Anonymous Donation Sets Stage For Botanic Garden Expansion
Thanks to a big contribution from an anonymous donor, The Botanic Gardens at Historic Barns Park is getting its next major expansion this year.
According to Karen Schmidt, who serves as board chairman for the Botanical Gardens Society, the nonprofit organization recently received $450,000 to put toward a new garden project. The money will be spent across three years and three phases at the Botanic Gardens property, located at the Grand Traverse Commons.
The new garden is the latest step in realizing a master plan that has been on the table since 2009. The Botanical Gardens Society itself dates back to 2000, when several community members got together with the goal of establishing a year-round botanical garden in the region. In 2004, when local voters passed a millage to purchase three parklands – including 56 acres at Historic Barns Park – the Botanical Gardens Society had found its home. By 2009, the society had 25 acres to turn into The Botanic Gardens. The nonprofit has been working ever since to raise funds and complete an ambitious plan of building restorations and unique garden spaces.
Schmidt says the Botanical Gardens Society is now working on the property’s ninth garden. That project, a Pollinator Garden, will feature 600 different plants that attract local pollinators, including hummingbirds, butterflies, bees, and other types of insects and birds. Schmidt says the new garden will be installed in May.
The $450,000 donation, meanwhile, is earmarked for a part of the master plan that includes a stone labyrinth and a Healing Garden.
“We’ve had a master site plan since we first started here, and part of that was a large Healing Garden in the north,” Schmidt says. “One of our themes is healing, because this space used to be the hospital farm. We wanted to have a whole large garden dedicated to healing and health. We temporarily put in a grass labyrinth in that spot, that people can just walk, but the goal was to have it be a stone labyrinth that you could do in a wheelchair.”
Phase one of the project is the construction of the new stone labyrinth, which will begin this month. Hallmark Construction will excavate a 60-foot circle at the site of the labyrinth and install a concrete retaining wall. In June, a company called Labyrinths in Stone will hand-lay 13,000 individual pieces of colored stone to build the labyrinth.
Phase two of the Healing Garden project is planned for 2020, with an Entry Garden that will incorporate a Native American medicine wheel. Schmidt says the Botanical Gardens Society is working closely with the Grand Traverse Band of Ottawa and Chippewa Indians to make sure the garden is an honest and respectful encapsulation of their history.

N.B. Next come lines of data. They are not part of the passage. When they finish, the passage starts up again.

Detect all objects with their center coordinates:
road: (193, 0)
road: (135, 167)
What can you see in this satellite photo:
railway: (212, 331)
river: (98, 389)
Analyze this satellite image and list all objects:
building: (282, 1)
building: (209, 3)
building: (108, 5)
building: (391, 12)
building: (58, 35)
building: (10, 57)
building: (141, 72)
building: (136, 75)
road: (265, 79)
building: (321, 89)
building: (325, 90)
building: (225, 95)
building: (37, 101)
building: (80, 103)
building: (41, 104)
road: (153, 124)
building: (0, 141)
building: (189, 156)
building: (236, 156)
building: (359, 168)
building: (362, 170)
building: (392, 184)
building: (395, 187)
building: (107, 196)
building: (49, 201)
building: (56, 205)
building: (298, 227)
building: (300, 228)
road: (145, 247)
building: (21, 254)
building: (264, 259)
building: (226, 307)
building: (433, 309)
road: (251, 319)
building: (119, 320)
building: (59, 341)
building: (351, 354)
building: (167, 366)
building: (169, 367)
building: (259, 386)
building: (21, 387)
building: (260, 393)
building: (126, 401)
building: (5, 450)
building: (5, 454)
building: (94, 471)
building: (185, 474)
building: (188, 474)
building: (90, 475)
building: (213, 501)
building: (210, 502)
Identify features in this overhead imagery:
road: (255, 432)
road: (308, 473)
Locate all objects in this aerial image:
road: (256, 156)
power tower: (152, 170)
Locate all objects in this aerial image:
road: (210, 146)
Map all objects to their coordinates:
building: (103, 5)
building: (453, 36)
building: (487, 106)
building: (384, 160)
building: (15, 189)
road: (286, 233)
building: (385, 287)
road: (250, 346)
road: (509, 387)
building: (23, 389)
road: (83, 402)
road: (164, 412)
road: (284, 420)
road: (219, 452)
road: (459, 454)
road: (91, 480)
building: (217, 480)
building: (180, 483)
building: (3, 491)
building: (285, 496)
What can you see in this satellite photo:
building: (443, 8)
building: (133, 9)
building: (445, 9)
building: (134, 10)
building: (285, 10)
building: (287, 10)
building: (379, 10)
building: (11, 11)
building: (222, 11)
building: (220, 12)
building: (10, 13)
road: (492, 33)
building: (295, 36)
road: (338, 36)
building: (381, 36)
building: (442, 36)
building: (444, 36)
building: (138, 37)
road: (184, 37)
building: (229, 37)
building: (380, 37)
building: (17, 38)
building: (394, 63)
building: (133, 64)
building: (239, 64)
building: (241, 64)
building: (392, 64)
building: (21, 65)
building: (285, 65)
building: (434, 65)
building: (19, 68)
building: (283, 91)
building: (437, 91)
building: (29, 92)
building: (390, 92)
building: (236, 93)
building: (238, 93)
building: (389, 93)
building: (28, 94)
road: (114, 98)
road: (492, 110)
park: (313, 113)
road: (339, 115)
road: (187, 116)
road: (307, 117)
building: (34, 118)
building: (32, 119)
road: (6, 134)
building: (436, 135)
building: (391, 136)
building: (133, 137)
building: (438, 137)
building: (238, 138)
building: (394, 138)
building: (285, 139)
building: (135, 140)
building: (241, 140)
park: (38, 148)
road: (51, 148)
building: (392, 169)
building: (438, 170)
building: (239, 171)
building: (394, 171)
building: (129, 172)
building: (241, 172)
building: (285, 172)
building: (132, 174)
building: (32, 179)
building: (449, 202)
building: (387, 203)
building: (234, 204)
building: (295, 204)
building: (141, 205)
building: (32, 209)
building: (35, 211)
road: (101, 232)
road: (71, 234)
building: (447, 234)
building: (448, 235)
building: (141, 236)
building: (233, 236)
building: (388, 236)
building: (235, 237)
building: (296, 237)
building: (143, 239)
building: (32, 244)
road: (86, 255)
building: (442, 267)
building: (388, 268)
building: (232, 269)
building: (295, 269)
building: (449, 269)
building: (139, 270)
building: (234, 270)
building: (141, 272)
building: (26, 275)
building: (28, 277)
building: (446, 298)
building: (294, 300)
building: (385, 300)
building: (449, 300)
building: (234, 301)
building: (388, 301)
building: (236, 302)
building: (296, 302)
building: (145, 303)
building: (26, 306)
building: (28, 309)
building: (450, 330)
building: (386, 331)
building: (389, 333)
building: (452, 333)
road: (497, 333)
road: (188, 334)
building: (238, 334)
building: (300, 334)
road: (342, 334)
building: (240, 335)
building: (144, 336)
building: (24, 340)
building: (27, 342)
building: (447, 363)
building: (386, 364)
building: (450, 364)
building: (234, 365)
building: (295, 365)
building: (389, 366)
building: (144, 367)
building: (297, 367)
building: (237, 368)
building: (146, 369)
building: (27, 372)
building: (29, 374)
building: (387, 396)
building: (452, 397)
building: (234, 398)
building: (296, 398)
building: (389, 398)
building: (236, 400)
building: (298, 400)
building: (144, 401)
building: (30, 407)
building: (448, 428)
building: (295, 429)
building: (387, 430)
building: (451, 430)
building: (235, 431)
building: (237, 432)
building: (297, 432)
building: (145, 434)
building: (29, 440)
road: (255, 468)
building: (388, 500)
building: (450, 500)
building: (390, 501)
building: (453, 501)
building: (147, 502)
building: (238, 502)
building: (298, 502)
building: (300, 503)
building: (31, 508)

“With the Botanic Garden, we’ve really tried to focus on the history of this region as part of the garden’s theme,” Schmidt says. “A lot of that is the history of this property as the hospital farm. But the history before that was the Native Americans, so we wanted to do something to highlight and teach our visitors about our Native American communities who were here then and are still here now.”
Phase three, on the docket for 2021, will play directly into the association that the Historic Barns Park property has with the old State Hospital. Schmidt describes this part of the project as “a whole series of medicinal gardens,” featuring plants that have been used in the past – or are still used today – for healing and medicine.
Even after these projects, Schmidt says there will still be money left to raise and work to be done. The Botanical Gardens Society has a new road design that will soon replace the unpaved roads that lead from the hospital up to Historic Barns Park. There are plans to restore the old Wagon House on the property as a new education center, complete with roof-mounted solar panels. A new patio and public gathering spot is also in the plans. And in the long run, the goal is to make the Botanic Gardens year-round by building a heated conservatory – a piece Schmidt predicts will be “probably the most expensive investment in the garden.”
Ultimately, though, Schmidt notes that one of the great things about the Botanic Garden is how those investments in the property end up being investments in the local economy.
“We’ve already put $2.5 million into the garden in the last six years, and almost all of that went right back into the community,” she says. “We’ve hired local architects and local contractors. Local electricians did the lighting for our buildings. All the appliances we use were purchased locally. So, the project is really supportive of the community economically, just like the community supports us.”